Specification design is a critical question in AI because specifications are prone to overspecification, underspecification, and misspecification. We will discuss how experts write reward functions for reinforcement learning (RL) and how non-expert provide preferences for reinforcement learning from human feedback (RLHF). I will show evidence that experts are bad at writing reward functions: even in a trivial setting, experts write specifications that are overfit to a particular RL algorithm, and they often write erroneous specifications for agents that fail to encode their true intent.
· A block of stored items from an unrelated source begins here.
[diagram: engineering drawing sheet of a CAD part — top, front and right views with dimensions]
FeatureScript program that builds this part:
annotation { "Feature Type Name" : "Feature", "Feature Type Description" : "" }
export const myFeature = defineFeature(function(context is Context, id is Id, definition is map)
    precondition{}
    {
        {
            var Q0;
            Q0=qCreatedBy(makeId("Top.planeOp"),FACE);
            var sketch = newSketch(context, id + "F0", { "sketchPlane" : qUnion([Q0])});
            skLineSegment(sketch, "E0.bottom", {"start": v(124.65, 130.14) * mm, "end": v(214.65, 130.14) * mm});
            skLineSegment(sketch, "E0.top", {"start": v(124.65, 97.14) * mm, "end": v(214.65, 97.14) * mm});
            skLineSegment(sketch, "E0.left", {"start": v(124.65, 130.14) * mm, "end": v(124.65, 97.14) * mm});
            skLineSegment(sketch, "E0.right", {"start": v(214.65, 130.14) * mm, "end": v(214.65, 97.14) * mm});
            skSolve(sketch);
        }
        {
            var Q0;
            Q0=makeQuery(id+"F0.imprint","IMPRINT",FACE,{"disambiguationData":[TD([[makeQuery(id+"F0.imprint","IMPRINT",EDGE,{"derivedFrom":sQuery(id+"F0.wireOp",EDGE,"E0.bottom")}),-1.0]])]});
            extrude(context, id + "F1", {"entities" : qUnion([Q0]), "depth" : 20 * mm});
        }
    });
Next, I will show that the common approach to learning a reward function from non-experts in RLHF uses an inductive bias that fails to encode how humans express preferences, and that our proposed bias better encodes human preferences both theoretically and empirically. I will discuss some of our early work in improving specification design. Lastly, I will discuss my work to govern AI systems through my policymaking experiences in the United States Senate.
 

Speaker Biography

Serena Booth is an incoming Assistant Professor in Computer Science at Brown University. Serena studies how people write specifications for AI systems and how people assess whether AI systems are successful in learning from their specifications, as well as how to govern these complex systems. Serena was previously a UC Berkeley Simons Institute for the Theory of Computing Law and Society Fellow (2025) and she worked in the U.S. Senate as a AAAS AI Policy Fellow (2023--2025), where she worked on AI policy for the Senate Banking, Housing, and Urban Affairs Committee. Serena received her PhD at MIT CSAIL in 2023. She is also a Rising Star in EECS, an HRI Pioneer, and a CIFAR Azrieli Global Scholar.